[Supplied material — start]

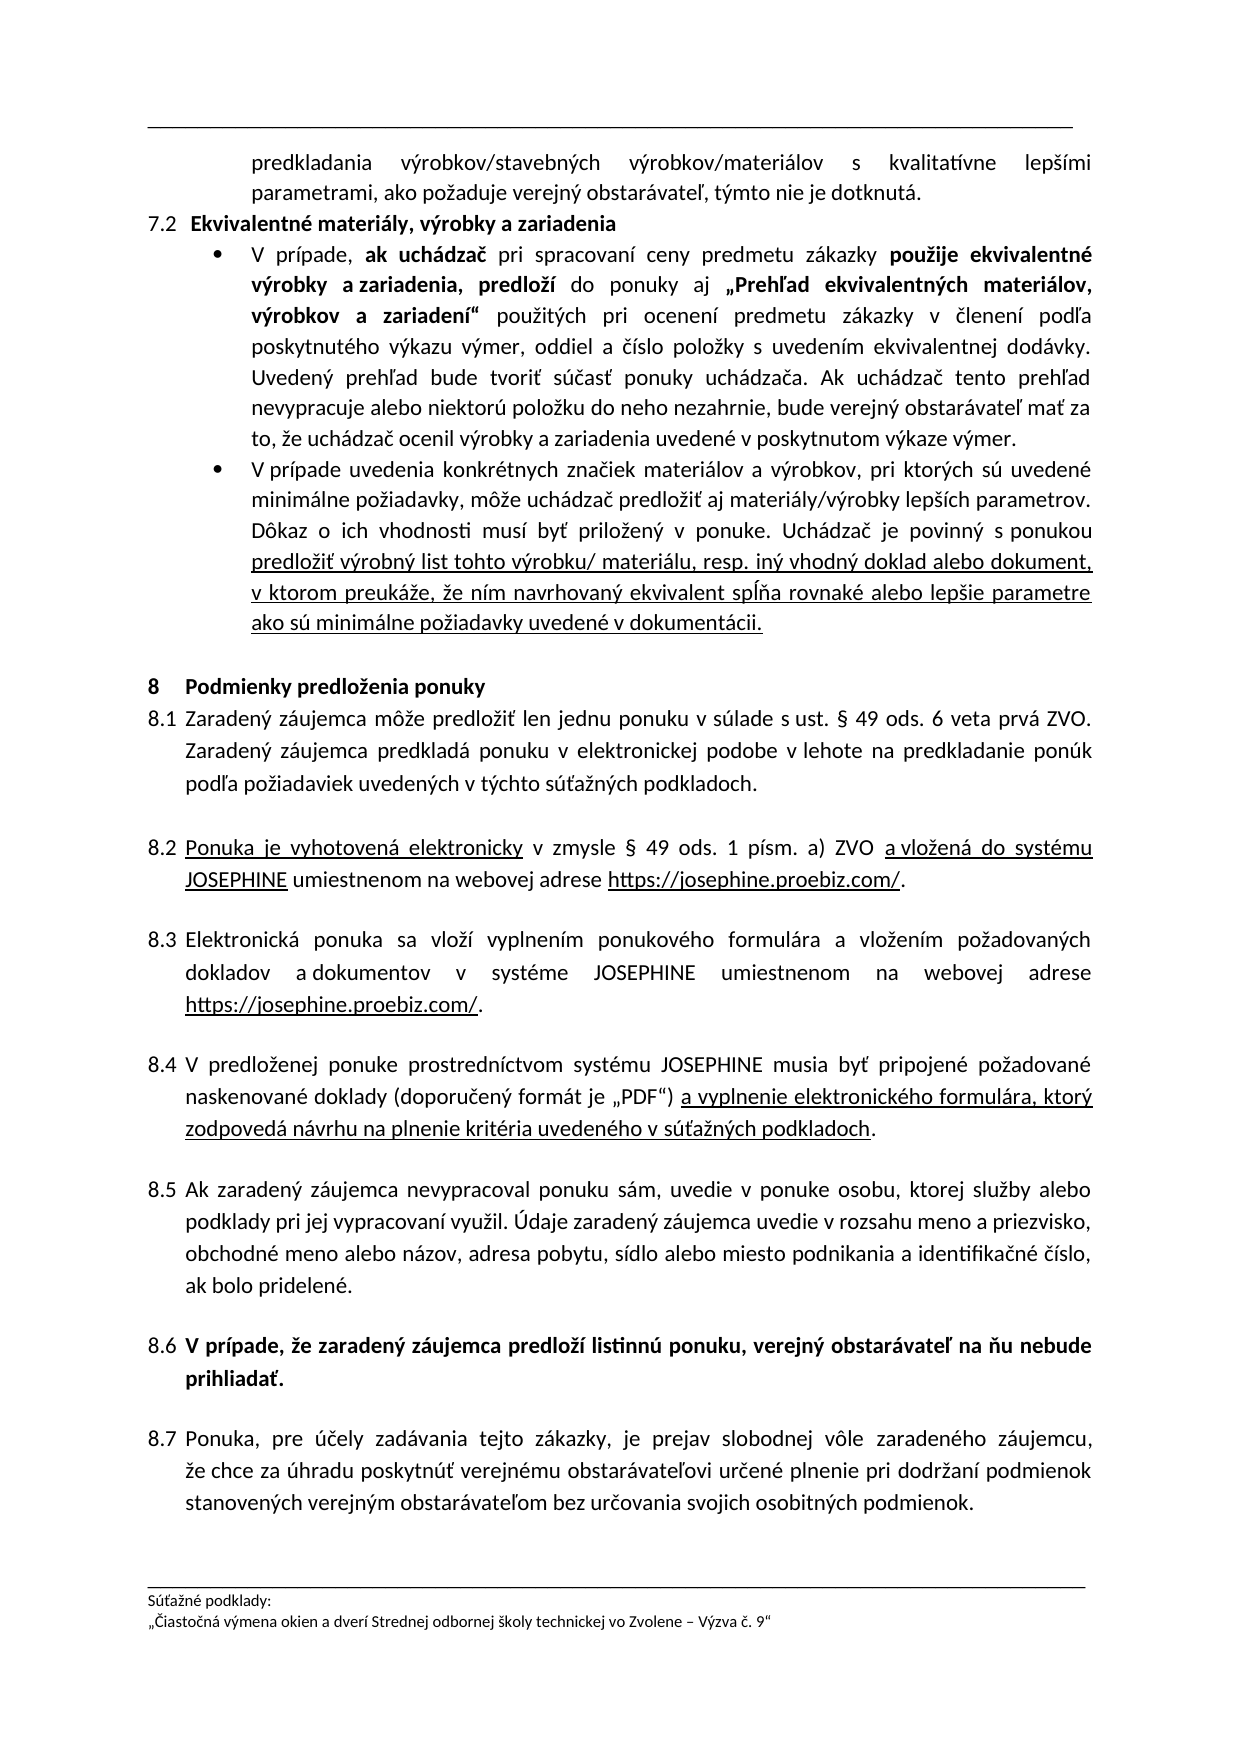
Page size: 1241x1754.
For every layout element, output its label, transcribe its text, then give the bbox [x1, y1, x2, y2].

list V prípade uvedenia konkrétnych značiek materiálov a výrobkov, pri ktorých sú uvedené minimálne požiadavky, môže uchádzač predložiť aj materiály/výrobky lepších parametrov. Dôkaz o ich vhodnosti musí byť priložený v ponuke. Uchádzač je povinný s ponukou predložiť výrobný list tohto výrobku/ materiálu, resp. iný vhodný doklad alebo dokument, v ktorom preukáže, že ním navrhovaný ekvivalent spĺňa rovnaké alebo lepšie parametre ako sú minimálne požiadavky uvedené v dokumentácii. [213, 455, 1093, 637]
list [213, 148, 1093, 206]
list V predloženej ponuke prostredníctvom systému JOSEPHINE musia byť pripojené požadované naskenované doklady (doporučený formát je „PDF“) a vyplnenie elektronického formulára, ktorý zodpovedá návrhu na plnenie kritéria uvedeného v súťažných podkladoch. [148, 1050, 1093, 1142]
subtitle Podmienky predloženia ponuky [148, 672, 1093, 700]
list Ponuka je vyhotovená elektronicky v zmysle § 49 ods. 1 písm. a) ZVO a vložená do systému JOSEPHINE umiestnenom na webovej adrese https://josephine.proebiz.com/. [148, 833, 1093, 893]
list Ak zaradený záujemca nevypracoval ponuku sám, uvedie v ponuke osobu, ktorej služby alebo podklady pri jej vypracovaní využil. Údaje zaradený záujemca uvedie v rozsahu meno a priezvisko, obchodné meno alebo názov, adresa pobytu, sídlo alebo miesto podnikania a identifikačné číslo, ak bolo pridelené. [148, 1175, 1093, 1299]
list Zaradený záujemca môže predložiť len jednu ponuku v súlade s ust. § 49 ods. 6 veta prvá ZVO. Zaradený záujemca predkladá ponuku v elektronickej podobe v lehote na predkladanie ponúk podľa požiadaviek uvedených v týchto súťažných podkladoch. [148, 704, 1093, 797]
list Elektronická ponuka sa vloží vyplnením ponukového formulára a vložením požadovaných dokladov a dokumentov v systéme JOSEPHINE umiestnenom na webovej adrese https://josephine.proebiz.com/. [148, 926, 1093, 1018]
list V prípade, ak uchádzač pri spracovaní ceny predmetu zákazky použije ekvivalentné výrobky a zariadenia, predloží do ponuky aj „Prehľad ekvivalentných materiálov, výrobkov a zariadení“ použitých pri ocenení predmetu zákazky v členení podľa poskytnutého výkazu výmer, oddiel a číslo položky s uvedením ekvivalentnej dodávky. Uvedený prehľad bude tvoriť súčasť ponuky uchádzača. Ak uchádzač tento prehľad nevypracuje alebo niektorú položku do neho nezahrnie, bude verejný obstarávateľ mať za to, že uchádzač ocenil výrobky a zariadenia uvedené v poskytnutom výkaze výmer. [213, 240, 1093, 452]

[Supplied material — finish]

Exercise: Using the records above, output an exact copy without any pictures.

Task response:
Page size: 1241x1754.
For every layout element, output its label, transcribe its text, then give the bbox [x1, y1, x2, y2].

list V prípade uvedenia konkrétnych značiek materiálov a výrobkov, pri ktorých sú uvedené minimálne požiadavky, môže uchádzač predložiť aj materiály/výrobky lepších parametrov. Dôkaz o ich vhodnosti musí byť priložený v ponuke. Uchádzač je povinný s ponukou predložiť výrobný list tohto výrobku/ materiálu, resp. iný vhodný doklad alebo dokument, v ktorom preukáže, že ním navrhovaný ekvivalent spĺňa rovnaké alebo lepšie parametre ako sú minimálne požiadavky uvedené v dokumentácii. [213, 455, 1093, 637]
list [213, 148, 1093, 206]
list V predloženej ponuke prostredníctvom systému JOSEPHINE musia byť pripojené požadované naskenované doklady (doporučený formát je „PDF“) a vyplnenie elektronického formulára, ktorý zodpovedá návrhu na plnenie kritéria uvedeného v súťažných podkladoch. [148, 1050, 1093, 1142]
subtitle Podmienky predloženia ponuky [148, 672, 1093, 700]
list Ponuka je vyhotovená elektronicky v zmysle § 49 ods. 1 písm. a) ZVO a vložená do systému JOSEPHINE umiestnenom na webovej adrese https://josephine.proebiz.com/. [148, 833, 1093, 893]
list Ak zaradený záujemca nevypracoval ponuku sám, uvedie v ponuke osobu, ktorej služby alebo podklady pri jej vypracovaní využil. Údaje zaradený záujemca uvedie v rozsahu meno a priezvisko, obchodné meno alebo názov, adresa pobytu, sídlo alebo miesto podnikania a identifikačné číslo, ak bolo pridelené. [148, 1175, 1093, 1299]
list Zaradený záujemca môže predložiť len jednu ponuku v súlade s ust. § 49 ods. 6 veta prvá ZVO. Zaradený záujemca predkladá ponuku v elektronickej podobe v lehote na predkladanie ponúk podľa požiadaviek uvedených v týchto súťažných podkladoch. [148, 704, 1093, 797]
list Elektronická ponuka sa vloží vyplnením ponukového formulára a vložením požadovaných dokladov a dokumentov v systéme JOSEPHINE umiestnenom na webovej adrese https://josephine.proebiz.com/. [148, 926, 1093, 1018]
list V prípade, ak uchádzač pri spracovaní ceny predmetu zákazky použije ekvivalentné výrobky a zariadenia, predloží do ponuky aj „Prehľad ekvivalentných materiálov, výrobkov a zariadení“ použitých pri ocenení predmetu zákazky v členení podľa poskytnutého výkazu výmer, oddiel a číslo položky s uvedením ekvivalentnej dodávky. Uvedený prehľad bude tvoriť súčasť ponuky uchádzača. Ak uchádzač tento prehľad nevypracuje alebo niektorú položku do neho nezahrnie, bude verejný obstarávateľ mať za to, že uchádzač ocenil výrobky a zariadenia uvedené v poskytnutom výkaze výmer. [213, 240, 1093, 452]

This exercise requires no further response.